Nel tavolino più appartato del bar Mamba, Giorgia mi racconta che cosa le è capitato.
– Se lo ricorda il test che ci ha fatto in classe?
– Il test? Quale test?
– La storiella della donna che uccide il marito, che la fa battere. E ci ha chiesto se volevamo assolverla o condannarla.
– Sì, sì, mi ricordo.
– Ecco, a me è capitata una cosa del genere. Finita la scuola, mentre andavo all’Università, ho cominciato a farmi, ma a farmi di brutto. Stavo con un tipo e quando sono finiti i soldi, lui ha cominciato a farmi battere, per comprare la roba. Per lui, soprattutto. Per me solo qualche schizzo. Un giorno, un po’ perché ero fuori, un po’ perché non ce la facevo più, mentre lui dormiva, gli ho tirato un paio di coltellate… No, non l’ho ucciso. Solo qualche ferita profonda da cui si è ripreso presto. Però sono finita dentro. Tra una balla e l’altra ho fatto quasi due anni.
– E quando sei uscita, che cosa hai fatto?
– Non sapevo dove andare. Non sapevo da chi andare. E sono tornata da lui. E ho ricominciato come prima, forse peggio. Mi trattava come la sua serva.

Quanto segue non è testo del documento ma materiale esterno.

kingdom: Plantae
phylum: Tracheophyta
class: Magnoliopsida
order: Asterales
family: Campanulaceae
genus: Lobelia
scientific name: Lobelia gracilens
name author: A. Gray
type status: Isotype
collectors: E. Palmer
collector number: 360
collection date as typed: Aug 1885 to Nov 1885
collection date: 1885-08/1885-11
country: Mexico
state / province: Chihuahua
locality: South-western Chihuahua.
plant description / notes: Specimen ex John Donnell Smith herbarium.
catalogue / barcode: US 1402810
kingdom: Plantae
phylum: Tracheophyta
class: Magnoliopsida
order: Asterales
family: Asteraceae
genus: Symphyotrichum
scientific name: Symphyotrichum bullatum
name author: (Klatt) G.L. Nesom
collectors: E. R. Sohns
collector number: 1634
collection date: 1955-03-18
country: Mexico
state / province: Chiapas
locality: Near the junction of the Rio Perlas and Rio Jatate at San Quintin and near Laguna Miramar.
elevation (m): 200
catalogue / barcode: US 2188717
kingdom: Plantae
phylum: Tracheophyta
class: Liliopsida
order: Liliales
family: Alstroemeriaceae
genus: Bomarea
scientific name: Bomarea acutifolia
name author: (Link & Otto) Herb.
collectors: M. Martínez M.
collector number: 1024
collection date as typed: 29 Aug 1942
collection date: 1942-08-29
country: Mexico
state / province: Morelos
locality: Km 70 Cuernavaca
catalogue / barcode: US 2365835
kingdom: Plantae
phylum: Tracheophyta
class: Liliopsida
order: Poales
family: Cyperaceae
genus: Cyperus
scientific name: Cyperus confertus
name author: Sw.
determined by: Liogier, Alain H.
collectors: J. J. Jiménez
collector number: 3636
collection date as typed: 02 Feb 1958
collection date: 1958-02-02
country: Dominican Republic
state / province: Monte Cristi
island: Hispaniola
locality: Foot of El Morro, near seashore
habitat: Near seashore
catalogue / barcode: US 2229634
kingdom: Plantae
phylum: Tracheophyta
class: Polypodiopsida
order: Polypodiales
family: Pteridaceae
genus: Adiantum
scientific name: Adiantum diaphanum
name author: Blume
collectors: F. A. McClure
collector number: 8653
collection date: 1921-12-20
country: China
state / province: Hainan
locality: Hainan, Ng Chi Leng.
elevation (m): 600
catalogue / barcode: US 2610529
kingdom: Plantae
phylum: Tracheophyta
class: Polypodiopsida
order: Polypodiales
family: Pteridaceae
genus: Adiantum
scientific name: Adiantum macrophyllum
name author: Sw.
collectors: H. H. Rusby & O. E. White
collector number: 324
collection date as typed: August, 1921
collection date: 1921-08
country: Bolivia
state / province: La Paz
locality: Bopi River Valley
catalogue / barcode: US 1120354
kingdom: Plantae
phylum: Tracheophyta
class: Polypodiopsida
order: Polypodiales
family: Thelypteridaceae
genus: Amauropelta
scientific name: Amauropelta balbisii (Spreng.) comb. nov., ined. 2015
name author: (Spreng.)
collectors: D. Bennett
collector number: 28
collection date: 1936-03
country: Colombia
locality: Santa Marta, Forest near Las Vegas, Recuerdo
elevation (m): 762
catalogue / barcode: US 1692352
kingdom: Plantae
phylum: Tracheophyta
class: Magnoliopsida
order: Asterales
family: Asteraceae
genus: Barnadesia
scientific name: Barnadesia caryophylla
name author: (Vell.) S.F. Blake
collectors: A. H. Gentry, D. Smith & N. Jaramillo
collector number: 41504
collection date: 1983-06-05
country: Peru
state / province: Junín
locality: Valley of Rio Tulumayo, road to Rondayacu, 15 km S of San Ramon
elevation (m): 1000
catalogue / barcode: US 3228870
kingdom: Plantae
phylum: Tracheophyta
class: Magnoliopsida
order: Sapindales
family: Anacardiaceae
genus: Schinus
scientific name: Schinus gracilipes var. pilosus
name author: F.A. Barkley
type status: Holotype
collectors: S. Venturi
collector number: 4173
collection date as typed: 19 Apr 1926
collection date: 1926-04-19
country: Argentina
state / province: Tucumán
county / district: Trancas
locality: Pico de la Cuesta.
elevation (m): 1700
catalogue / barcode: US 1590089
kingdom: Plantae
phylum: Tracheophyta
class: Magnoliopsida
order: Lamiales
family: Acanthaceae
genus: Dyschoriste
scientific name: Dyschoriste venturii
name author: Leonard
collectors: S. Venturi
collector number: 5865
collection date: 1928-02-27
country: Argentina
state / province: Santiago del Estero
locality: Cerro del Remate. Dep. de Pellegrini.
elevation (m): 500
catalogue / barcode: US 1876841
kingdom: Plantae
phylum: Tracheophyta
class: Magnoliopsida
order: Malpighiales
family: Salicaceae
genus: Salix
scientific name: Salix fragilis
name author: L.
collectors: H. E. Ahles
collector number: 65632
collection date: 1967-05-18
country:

Al mattino invece di portargli la colazione a letto, gli preparavo la dose e lo andavo a svegliare.
– E poi?
– E poi non ce l’ho più fatta. Una volta gliela ho tagliata male e lui è morto di overdose, come un cane.
– Come si meritava.
– Forse sì, non lo so.
Rimaniamo un silenzio per alcuni minuti.
– Che cosa è successo dopo?
– Niente. La polizia mi ha interrogato, ma mi ha lasciata andare. Credo che tutti abbiano chiuso gli occhi: non hanno voluto vedere altro. E sono rimasta libera e…innocente.
– Come vivi adesso?
– Curo una vecchia. E’ una poverina, andata con la testa, ha l’Alzheimer. Io le corro dietro, faccio in modo che non si metta in pericolo. Giorno e notte. Sempre. Tranne il giovedì pomeriggio, come oggi, quando c’è sua figlia. Mi hanno dato una mano a trovare questo lavoro e per me va bene. Speriamo che non muoia presto.
Guardo l’orologio: sono quasi le sei. Devo andare in clinica ad imboccare mio padre.
– Adesso devo andare, Giorgia, ma posso lasciarti il mio numero di telefono?
– Certo prof, io le lascio il mio.
– Chiamami pure quando vuoi. Per qualsiasi cosa tu abbia bisogno.
– Non ho bisogno di niente. Magari la chiamo per fare due chiacchiere.

Mentre aiuto mio padre a mangiare, ricordo quando volevo fare il prete e insegnavo religione alle superiori. Allora cercavo di dimostrare alcuni principi assoluti: che non si deve giudicare, per esempio, oppure che bisogna mettersi nei panni degli altri. Pensavo anche che due o più cose sbagliate non ne fanno mai una giusta. Adesso non ne sono più così convinto.